*Problem description*. Reproduce the passage of the FPGA-accelerated NAT report from "NAT is a common" to "performant wireless NIC.", putting "routers" in place of "switches" throughout.

*Excerpt provided*.
----------------------------------------

# **FPGA-Accelerated NAT Project Report**

Yongtong Wu wuyongtong@stu.pku.edu.cn Peking University China Rilin Huang 2100013095@stu.pku.edu.cn Peking University China Jialiang Zhang
XXXXXXXX@XXXXXXX.org
Peking University
China

### 1 INTRODUCTION

NAT is a common network function between local-area network (LAN) and wide-area network (WAN). It tracks L4 connections (i.e. TCP and UDP), translates IP addresses and ports to provide transparent address reuse for different clients in LAN. Implementing NAT in software is convenient, but the massive data traffic (10Gbps or higher) will incur luxurious CPU waste and high packet latency. Therefore, it's common to offload NAT down into hardware such as switches and network interface cards (NIC). However, switches and NICs are usually implemented via application-specific integrated circuit (ASIC) which requires a long and expensive cycle from design to production. That makes vendors refuse to put such function into some products with a small audience, such as performant wireless NIC.

----------------------------------------

*Dataset excerpt*.

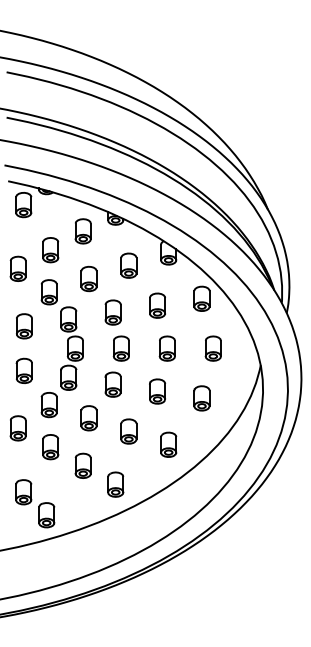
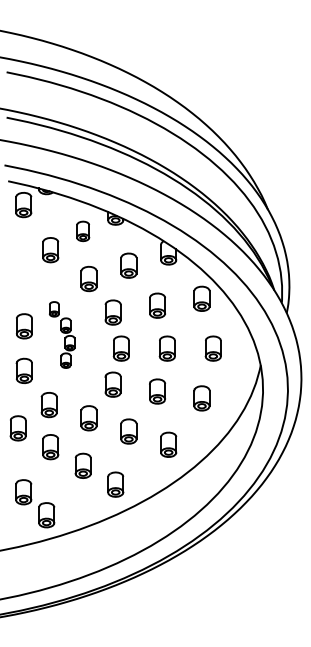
part at (82, 231) size: 18x27 px -> 15x23 px
part at (17, 268): present -> none
part at (61, 334) size: 44x112 px -> 27x68 px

----------------------------------------

*Answer to this problem*.
NAT is a common network function between local-area network (LAN) and wide-area network (WAN). It tracks L4 connections (i.e. TCP and UDP), translates IP addresses and ports to provide transparent address reuse for different clients in LAN. Implementing NAT in software is convenient, but the massive data traffic (10Gbps or higher) will incur luxurious CPU waste and high packet latency. Therefore, it's common to offload NAT down into hardware such as routers and network interface cards (NIC). However, routers and NICs are usually implemented via application-specific integrated circuit (ASIC) which requires a long and expensive cycle from design to production. That makes vendors refuse to put such function into some products with a small audience, such as performant wireless NIC.